TEXT BLOCK:
The eccentric billionaire Melon Tusk offers space travel for wealthy customers. Unfortunately, the service on the space flights is not always perfect and many customers claim a refund. Your task is to use the data set provided by Melon Tusk to  train a machine learning model predicting if a customer claimed a refund after after the trip. 

Melon provides you with a brief description of the data set:

- PassengerId - A unique Id for each passenger. Each Id takes the form gggg_pp where gggg indicates a group the passenger is travelling with and pp is their number within the group. People in a group are often family members, but not always.
- HomePlanet - The planet the passenger departed from, typically their planet of permanent residence.
- CryoSleep - Indicates whether the passenger elected to be put into suspended animation for the duration of the voyage. Passengers in cryosleep are confined to their cabins.
- Cabin - The cabin number where the passenger is staying. Takes the form deck/num/side, where side can be either P for Port or S for Starboard.
- Destination - The planet the passenger will be debarking to.
- Age - The age of the passenger.
- VIP - Whether the passenger has paid for special VIP service during the voyage.
- RoomService, FoodCourt, ShoppingMall, Spa, VRDeck - Amount the passenger has billed at each of the Spaceship Titanic's many luxury amenities.
- Name - The first and last names of the passenger.
- Refunded - Whether the passenger claimed a refund. This is the target, the column you are trying to predict.

First, you have to load the data-set from [github](https://raw.githubusercontent.com/NikoStein/TDS_data/main/melon_tusk.csv). Inspect the data-set and get a first impression of the different variables.

In [2]:
spacetravel <- read.csv('https://raw.githubusercontent.com/NikoStein/TDS_data/main/melon_tusk.csv')

DATA:
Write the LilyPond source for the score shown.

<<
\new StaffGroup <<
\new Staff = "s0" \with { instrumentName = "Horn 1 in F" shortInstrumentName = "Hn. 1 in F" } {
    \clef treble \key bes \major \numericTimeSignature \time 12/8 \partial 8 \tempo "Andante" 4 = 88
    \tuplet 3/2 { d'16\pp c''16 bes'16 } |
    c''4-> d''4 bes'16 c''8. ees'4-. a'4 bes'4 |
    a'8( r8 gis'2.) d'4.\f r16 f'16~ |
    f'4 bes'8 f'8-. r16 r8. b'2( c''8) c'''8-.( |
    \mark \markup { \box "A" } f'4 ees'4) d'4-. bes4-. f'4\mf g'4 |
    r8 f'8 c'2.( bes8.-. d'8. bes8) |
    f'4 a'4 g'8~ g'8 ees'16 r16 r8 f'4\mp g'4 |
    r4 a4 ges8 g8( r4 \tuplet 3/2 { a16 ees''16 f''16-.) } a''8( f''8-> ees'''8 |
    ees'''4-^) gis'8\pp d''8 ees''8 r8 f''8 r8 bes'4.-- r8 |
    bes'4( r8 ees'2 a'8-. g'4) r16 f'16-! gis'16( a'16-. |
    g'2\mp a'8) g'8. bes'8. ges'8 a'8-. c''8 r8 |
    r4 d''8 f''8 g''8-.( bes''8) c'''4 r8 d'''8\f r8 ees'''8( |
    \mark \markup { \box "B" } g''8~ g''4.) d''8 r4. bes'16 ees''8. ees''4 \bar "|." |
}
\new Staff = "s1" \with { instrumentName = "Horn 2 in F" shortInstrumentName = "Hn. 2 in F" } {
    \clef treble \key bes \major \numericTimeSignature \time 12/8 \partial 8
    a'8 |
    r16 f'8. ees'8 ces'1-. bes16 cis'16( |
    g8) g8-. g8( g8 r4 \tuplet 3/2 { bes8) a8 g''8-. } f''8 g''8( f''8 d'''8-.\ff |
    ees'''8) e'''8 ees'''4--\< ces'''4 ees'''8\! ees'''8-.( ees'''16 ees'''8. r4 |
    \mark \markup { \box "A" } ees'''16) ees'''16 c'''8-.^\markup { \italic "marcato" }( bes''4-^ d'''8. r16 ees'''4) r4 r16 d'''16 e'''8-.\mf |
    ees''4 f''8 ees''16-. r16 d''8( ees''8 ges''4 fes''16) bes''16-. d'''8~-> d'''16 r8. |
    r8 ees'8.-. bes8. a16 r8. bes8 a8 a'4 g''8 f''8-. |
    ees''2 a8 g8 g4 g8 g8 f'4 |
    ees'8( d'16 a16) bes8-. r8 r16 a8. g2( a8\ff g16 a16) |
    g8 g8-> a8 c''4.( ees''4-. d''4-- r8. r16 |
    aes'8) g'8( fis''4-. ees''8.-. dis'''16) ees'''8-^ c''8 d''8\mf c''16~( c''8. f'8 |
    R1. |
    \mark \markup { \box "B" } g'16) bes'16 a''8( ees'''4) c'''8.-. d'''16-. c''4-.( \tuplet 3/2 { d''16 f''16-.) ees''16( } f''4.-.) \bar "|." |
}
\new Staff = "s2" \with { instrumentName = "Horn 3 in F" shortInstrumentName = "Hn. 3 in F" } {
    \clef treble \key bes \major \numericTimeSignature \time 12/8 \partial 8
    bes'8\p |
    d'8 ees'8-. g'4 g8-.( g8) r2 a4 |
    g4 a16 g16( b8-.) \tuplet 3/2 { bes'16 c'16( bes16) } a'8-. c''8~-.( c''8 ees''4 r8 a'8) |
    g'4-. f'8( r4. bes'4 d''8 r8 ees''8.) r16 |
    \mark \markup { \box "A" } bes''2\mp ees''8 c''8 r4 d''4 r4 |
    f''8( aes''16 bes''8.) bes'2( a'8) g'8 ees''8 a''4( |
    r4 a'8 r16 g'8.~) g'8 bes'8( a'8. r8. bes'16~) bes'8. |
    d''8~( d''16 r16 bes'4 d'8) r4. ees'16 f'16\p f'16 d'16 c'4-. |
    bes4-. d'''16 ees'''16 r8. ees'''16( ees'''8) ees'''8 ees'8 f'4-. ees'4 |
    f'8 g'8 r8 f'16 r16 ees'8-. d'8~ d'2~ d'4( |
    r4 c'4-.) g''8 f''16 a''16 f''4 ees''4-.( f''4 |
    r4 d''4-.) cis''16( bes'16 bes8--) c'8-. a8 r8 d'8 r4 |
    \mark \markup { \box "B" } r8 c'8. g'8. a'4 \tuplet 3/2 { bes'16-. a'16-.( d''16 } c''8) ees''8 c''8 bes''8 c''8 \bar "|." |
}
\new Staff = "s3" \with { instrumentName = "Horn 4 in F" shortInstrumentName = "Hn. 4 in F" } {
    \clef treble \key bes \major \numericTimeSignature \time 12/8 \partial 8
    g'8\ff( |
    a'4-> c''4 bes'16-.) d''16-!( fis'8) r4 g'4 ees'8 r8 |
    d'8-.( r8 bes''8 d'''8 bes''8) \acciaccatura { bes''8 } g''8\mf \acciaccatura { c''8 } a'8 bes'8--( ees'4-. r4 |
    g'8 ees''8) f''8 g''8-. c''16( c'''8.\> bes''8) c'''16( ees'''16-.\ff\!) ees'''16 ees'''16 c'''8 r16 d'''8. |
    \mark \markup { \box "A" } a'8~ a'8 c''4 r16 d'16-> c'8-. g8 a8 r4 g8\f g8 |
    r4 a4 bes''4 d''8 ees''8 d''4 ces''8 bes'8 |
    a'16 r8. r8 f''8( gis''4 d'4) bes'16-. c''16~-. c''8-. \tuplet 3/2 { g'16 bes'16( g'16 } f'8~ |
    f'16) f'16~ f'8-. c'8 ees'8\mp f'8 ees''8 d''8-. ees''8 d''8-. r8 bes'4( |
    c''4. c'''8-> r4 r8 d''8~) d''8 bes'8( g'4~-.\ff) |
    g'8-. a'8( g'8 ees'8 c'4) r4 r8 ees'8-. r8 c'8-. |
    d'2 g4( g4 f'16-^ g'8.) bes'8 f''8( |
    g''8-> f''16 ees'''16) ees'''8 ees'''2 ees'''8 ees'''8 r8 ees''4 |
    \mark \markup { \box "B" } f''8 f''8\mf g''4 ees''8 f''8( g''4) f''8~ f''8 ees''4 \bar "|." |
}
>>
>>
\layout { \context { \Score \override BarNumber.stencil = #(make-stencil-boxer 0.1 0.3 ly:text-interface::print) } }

WHAT YOU HAVE TO DO: Pick up the Melon Tusk refund-prediction walkthrough after its last line and keep it going.

EXERCISE RESULT:
head(spacetravel)

Next, remove identifying variables and split the data into a training and a test set and prepare the training data for cross validation.

In [18]:
spacetravel$Age <- as.numeric(as.character(spacetravel$Age))
spacetravel$RoomService <- as.numeric(as.character(spacetravel$RoomService))
spacetravel$FoodCourt <- as.numeric(as.character(spacetravel$FoodCourt))
spacetravel$ShoppingMall <- as.numeric(as.character(spacetravel$ShoppingMall))
spacetravel$Spa <- as.numeric(as.character(spacetravel$Spa))
spacetravel$VRDeck <- as.numeric(as.character(spacetravel$VRDeck))
spacetravel$Refunded <- as.factor(spacetravel$Refunded)
spacetravel %>%
    select(-PassengerId, -Name, -Cabin) %>%
    mutate_at(vars(RoomService, FoodCourt, ShoppingMall, Spa, VRDeck),
             function(.var) {
                 if_else(condition = (.var == 0),
                        true = as.numeric(NA),
                        false = .var
                        )
             }) -> spacetravel_clean
head(spacetravel_clean)

In [19]:
spacetravel_clean %>% 
  count(Refunded) %>% 
  mutate(prop = n/sum(n))

In [20]:
spacetravel_split <- initial_split(spacetravel_clean, strata = Refunded) # split the data into trainng (75%) and testing (25%)
spacetravel_split
spacetravel_train <- training(spacetravel_split)
spacetravel_test <- testing(spacetravel_split)

Next, you should prepare a recipe to preprocess the data:

In [21]:
set.seed(234)
spacetravel_cv <- vfold_cv(spacetravel_train, v=5)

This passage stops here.